这个所谓和蔼慈祥的父亲,似乎只在她十二岁之前存在过,那之后,只是像个,撇不开牵连的陌生人。
但她没想到,她居然能在医院碰见田甜橙。
这个女孩,热情,大方,也可爱。
是林末霜高中为数不多有较多想处的人。
高中那些同学,留在栩阳的人不算多,但留下来的人似乎过的都不错。
几年过去,田甜橙都已经结婚了,还怀了孕。
林末霜是在她孕检离开的路上在医院一楼大厅碰见她的。
当年小姑娘清脆如银铃般的声音变的成熟稳重多了,隔着几米的人群,远远的叫她的名字。
林末霜一回头,同时在人群中认出了她,哪怕气质和相貌都又变化,她也还是那个一笑就铺满阳光的人。
田甜橙刚好要等她先生来接她,索性找了个咖啡馆和林末霜叙旧。
安静的音乐声抚平内心的不安与躁动。
田甜橙看了看林末霜,笑的恬静:“好久不见啦末霜。”
林末霜看着田甜橙凸起的小腹,真有一种物是人非的感慨,平白竟然生出几分惆怅,还真的是很久了。
她回:“好久不见。”
“参加了校庆?”
“嗯。”
“真可惜,昨天有事耽误了没去成,不然还能早点见到你,这么多年不见,你越来越漂亮了。”
“你看着也很幸福啊,整个人气色都好。”
田甜橙咧开嘴笑,突然问道:“你现在在哪里生活啊?”
林末霜老实说:“栎宁。”
“栎宁?”田甜橙突然想到什么,“江添妄不是在那吗?”
林末霜抿了抿咖啡:“嗯,是。”
“我没在栩阳读大学,但大学他可也是个风云人物呢,栩阳大学校草,蝉联了好几年,果然,绚烂的人走到哪都耀眼。”田甜橙说,“我还听他们说,他好像有个女朋友。”

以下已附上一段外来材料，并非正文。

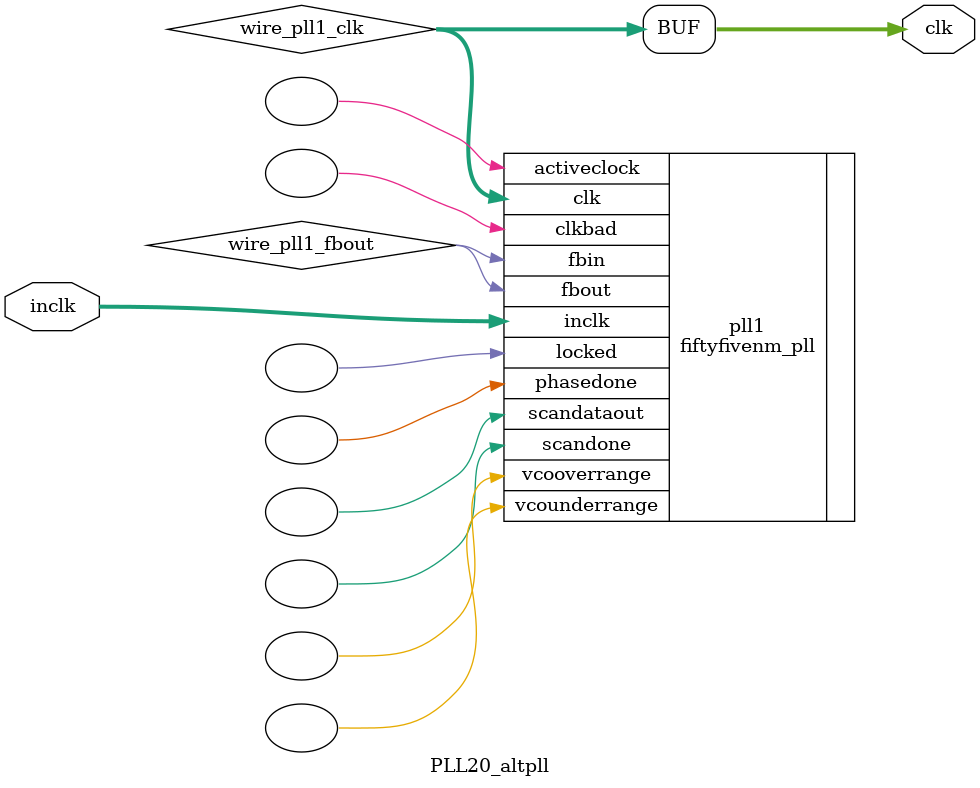
<source format=v>






//synthesis_resources = fiftyfivenm_pll 1 
//synopsys translate_off
`timescale 1 ps / 1 ps
//synopsys translate_on
module  PLL20_altpll
	( 
	clk,
	inclk) /* synthesis synthesis_clearbox=1 */;
	output   [4:0]  clk;
	input   [1:0]  inclk;
`ifndef ALTERA_RESERVED_QIS
// synopsys translate_off
`endif
	tri0   [1:0]  inclk;
`ifndef ALTERA_RESERVED_QIS
// synopsys translate_on
`endif

	wire  [4:0]   wire_pll1_clk;
	wire  wire_pll1_fbout;

	fiftyfivenm_pll   pll1
	( 
	.activeclock(),
	.clk(wire_pll1_clk),
	.clkbad(),
	.fbin(wire_pll1_fbout),
	.fbout(wire_pll1_fbout),
	.inclk(inclk),
	.locked(),
	.phasedone(),
	.scandataout(),
	.scandone(),
	.vcooverrange(),
	.vcounderrange()
	`ifndef FORMAL_VERIFICATION
	// synopsys translate_off
	`endif
	,
	.areset(1'b0),
	.clkswitch(1'b0),
	.configupdate(1'b0),
	.pfdena(1'b1),
	.phasecounterselect({3{1'b0}}),
	.phasestep(1'b0),
	.phaseupdown(1'b0),
	.scanclk(1'b0),
	.scanclkena(1'b1),
	.scandata(1'b0)
	`ifndef FORMAL_VERIFICATION
	// synopsys translate_on
	`endif
	);
	defparam
		pll1.bandwidth_type = "auto",
		pll1.clk0_divide_by = 6000,
		pll1.clk0_duty_cycle = 50,
		pll1.clk0_multiply_by = 1,
		pll1.clk0_phase_shift = "0",
		pll1.clk1_divide_by = 12,
		pll1.clk1_duty_cycle = 50,
		pll1.clk1_multiply_by = 1,
		pll1.clk1_phase_shift = "0",
		pll1.compensate_clock = "clk0",
		pll1.inclk0_input_frequency = 83333,
		pll1.operation_mode = "normal",
		pll1.pll_type = "auto",
		pll1.lpm_type = "fiftyfivenm_pll";
	assign
		clk = {wire_pll1_clk[4:0]};
endmodule //PLL20_altpll
//VALID FILE

</source>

林末霜一愣,手臂微妙的抖了下,几滴咖啡渍溅出来,落在洁白的桌布上。
田甜橙没注意到这些:“他们说是他自己说的,栩阳大学老有小姑娘给他表白,来一个他就这样回人家。”
她咳了咳,刻意模仿着江添妄的声调:“不好意思,女朋友管的严。”
或许田甜橙模仿的太像,林末霜甚至都能联想到他当时高傲又不可一世的神态。
“不知道他现在结婚没有,是不是还跟他那个女朋友在一块儿。”
“没有,单身呢。”林末霜抿了抿嘴,“可能……遇到什么事情分开了吧。”
“你怎么知道?”
“我们现在在合作,有些业务上的往来。”
“啊?这么巧?老同学合作,岂不是很方便。”
“还好,都是公事公办而已。”
“哦。”
又聊了几句近况,两个人刚和对方交换完联系方式,门外忽然站了一个男人,高高瘦瘦的,模样清秀,隔着玻璃墙朝她们的方向摆了摆手。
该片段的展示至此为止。